Pull out each line in the items below that contains the word "Sponseret".

_ _ _ _ _

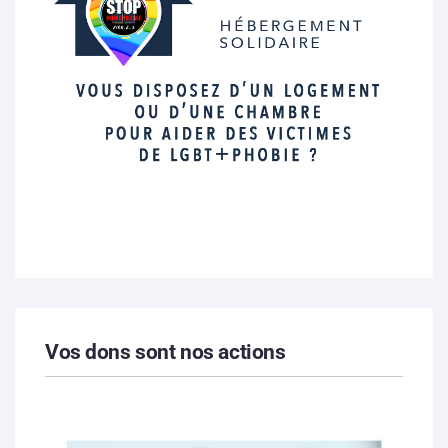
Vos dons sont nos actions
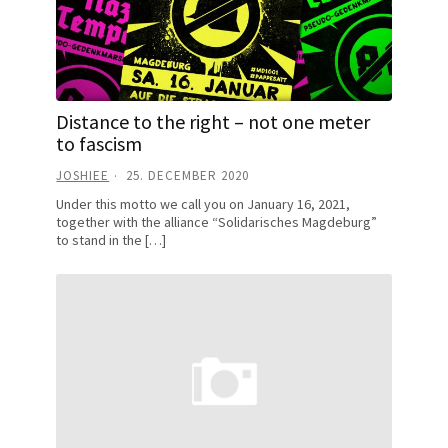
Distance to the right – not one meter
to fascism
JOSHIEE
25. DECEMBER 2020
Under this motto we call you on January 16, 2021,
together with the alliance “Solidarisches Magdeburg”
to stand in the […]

_ _ _ _ _

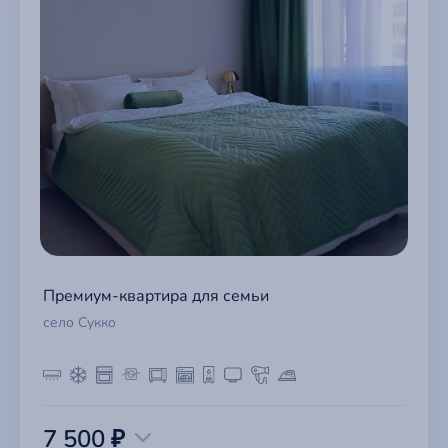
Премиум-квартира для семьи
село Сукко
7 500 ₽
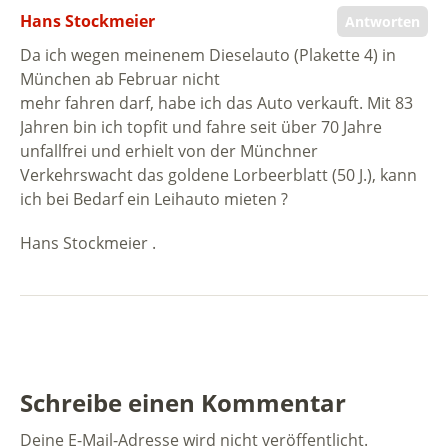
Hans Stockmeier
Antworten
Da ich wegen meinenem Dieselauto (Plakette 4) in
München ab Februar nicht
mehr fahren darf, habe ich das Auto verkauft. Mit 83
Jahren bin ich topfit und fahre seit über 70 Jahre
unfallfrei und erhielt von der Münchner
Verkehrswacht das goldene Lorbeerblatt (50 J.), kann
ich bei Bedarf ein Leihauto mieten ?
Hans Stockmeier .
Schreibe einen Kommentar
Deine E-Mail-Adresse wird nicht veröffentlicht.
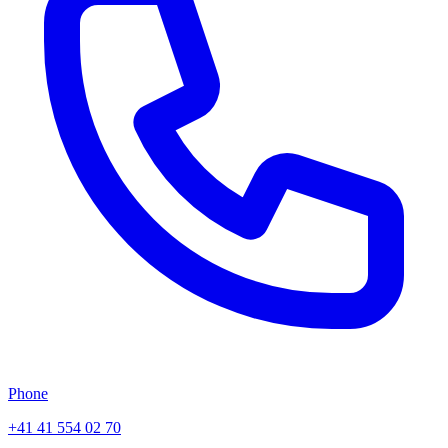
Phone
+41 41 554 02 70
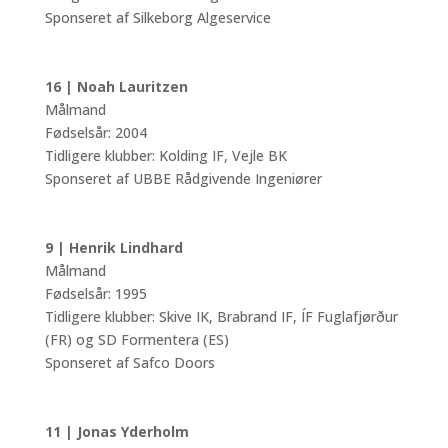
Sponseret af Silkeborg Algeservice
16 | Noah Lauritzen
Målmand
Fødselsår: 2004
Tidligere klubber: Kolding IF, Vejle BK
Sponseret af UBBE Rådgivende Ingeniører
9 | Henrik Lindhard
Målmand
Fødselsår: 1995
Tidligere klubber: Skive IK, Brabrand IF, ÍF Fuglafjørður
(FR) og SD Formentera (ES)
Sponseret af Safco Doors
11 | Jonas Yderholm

_ _ _ _ _

— Output for this exercise —
Sponseret af Silkeborg Algeservice
Sponseret af UBBE Rådgivende Ingeniører
Sponseret af Safco Doors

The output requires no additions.